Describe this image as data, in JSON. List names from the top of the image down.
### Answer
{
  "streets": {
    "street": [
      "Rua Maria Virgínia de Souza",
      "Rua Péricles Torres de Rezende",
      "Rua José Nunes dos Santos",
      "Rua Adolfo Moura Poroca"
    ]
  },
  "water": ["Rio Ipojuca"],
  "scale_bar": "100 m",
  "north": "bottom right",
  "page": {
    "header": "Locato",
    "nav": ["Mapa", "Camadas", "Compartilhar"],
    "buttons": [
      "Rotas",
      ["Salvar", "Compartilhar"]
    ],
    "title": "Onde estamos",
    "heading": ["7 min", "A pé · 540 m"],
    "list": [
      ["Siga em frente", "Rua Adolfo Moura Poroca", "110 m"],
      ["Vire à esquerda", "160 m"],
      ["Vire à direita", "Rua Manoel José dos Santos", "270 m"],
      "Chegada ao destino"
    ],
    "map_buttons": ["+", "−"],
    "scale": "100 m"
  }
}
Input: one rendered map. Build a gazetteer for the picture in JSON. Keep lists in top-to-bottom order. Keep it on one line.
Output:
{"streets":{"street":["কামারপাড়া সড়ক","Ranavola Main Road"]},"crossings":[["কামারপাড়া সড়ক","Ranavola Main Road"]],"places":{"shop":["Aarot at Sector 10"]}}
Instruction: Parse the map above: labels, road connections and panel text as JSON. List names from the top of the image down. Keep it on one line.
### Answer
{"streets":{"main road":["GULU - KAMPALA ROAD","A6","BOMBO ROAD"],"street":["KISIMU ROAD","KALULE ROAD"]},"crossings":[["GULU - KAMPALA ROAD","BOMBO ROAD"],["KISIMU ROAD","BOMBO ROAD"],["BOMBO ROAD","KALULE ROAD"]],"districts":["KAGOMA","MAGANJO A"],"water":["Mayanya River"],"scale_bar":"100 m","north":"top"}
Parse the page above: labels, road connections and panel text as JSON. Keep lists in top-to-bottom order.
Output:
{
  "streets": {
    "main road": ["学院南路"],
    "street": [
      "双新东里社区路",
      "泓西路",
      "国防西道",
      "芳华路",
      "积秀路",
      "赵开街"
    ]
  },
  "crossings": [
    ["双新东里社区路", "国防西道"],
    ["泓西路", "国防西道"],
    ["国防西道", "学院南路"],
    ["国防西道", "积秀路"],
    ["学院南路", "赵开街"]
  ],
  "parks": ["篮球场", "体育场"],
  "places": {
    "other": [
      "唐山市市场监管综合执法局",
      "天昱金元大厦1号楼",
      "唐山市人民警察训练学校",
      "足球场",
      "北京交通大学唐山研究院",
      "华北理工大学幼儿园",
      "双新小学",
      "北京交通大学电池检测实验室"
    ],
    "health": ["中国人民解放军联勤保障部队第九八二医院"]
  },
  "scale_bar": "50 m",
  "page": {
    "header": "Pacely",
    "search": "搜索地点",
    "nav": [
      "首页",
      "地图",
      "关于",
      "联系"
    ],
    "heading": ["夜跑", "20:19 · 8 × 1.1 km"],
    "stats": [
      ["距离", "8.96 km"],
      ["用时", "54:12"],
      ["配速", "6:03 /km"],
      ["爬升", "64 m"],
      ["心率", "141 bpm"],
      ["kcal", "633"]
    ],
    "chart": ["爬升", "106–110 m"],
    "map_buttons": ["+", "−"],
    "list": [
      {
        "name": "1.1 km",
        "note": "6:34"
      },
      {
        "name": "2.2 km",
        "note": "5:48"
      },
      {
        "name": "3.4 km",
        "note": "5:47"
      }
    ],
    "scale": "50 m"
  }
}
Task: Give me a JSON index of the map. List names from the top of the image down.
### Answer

* WHAT YOU HAVE TO DO:
Print the data above exactly as it was provided.

* SOLVED PROBLEM:
Describe this image as data, in JSON. List names from the top of the image down.
### Answer
{
  "streets": {
    "street": [
      "Rua Maria Virgínia de Souza",
      "Rua Péricles Torres de Rezende",
      "Rua José Nunes dos Santos",
      "Rua Adolfo Moura Poroca"
    ]
  },
  "water": ["Rio Ipojuca"],
  "scale_bar": "100 m",
  "north": "bottom right",
  "page": {
    "header": "Locato",
    "nav": ["Mapa", "Camadas", "Compartilhar"],
    "buttons": [
      "Rotas",
      ["Salvar", "Compartilhar"]
    ],
    "title": "Onde estamos",
    "heading": ["7 min", "A pé · 540 m"],
    "list": [
      ["Siga em frente", "Rua Adolfo Moura Poroca", "110 m"],
      ["Vire à esquerda", "160 m"],
      ["Vire à direita", "Rua Manoel José dos Santos", "270 m"],
      "Chegada ao destino"
    ],
    "map_buttons": ["+", "−"],
    "scale": "100 m"
  }
}
Input: one rendered map. Build a gazetteer for the picture in JSON. Keep lists in top-to-bottom order. Keep it on one line.
Output:
{"streets":{"street":["কামারপাড়া সড়ক","Ranavola Main Road"]},"crossings":[["কামারপাড়া সড়ক","Ranavola Main Road"]],"places":{"shop":["Aarot at Sector 10"]}}
Instruction: Parse the map above: labels, road connections and panel text as JSON. List names from the top of the image down. Keep it on one line.
### Answer
{"streets":{"main road":["GULU - KAMPALA ROAD","A6","BOMBO ROAD"],"street":["KISIMU ROAD","KALULE ROAD"]},"crossings":[["GULU - KAMPALA ROAD","BOMBO ROAD"],["KISIMU ROAD","BOMBO ROAD"],["BOMBO ROAD","KALULE ROAD"]],"districts":["KAGOMA","MAGANJO A"],"water":["Mayanya River"],"scale_bar":"100 m","north":"top"}
Parse the page above: labels, road connections and panel text as JSON. Keep lists in top-to-bottom order.
Output:
{
  "streets": {
    "main road": ["学院南路"],
    "street": [
      "双新东里社区路",
      "泓西路",
      "国防西道",
      "芳华路",
      "积秀路",
      "赵开街"
    ]
  },
  "crossings": [
    ["双新东里社区路", "国防西道"],
    ["泓西路", "国防西道"],
    ["国防西道", "学院南路"],
    ["国防西道", "积秀路"],
    ["学院南路", "赵开街"]
  ],
  "parks": ["篮球场", "体育场"],
  "places": {
    "other": [
      "唐山市市场监管综合执法局",
      "天昱金元大厦1号楼",
      "唐山市人民警察训练学校",
      "足球场",
      "北京交通大学唐山研究院",
      "华北理工大学幼儿园",
      "双新小学",
      "北京交通大学电池检测实验室"
    ],
    "health": ["中国人民解放军联勤保障部队第九八二医院"]
  },
  "scale_bar": "50 m",
  "page": {
    "header": "Pacely",
    "search": "搜索地点",
    "nav": [
      "首页",
      "地图",
      "关于",
      "联系"
    ],
    "heading": ["夜跑", "20:19 · 8 × 1.1 km"],
    "stats": [
      ["距离", "8.96 km"],
      ["用时", "54:12"],
      ["配速", "6:03 /km"],
      ["爬升", "64 m"],
      ["心率", "141 bpm"],
      ["kcal", "633"]
    ],
    "chart": ["爬升", "106–110 m"],
    "map_buttons": ["+", "−"],
    "list": [
      {
        "name": "1.1 km",
        "note": "6:34"
      },
      {
        "name": "2.2 km",
        "note": "5:48"
      },
      {
        "name": "3.4 km",
        "note": "5:47"
      }
    ],
    "scale": "50 m"
  }
}
Task: Give me a JSON index of the map. List names from the top of the image down.
### Answer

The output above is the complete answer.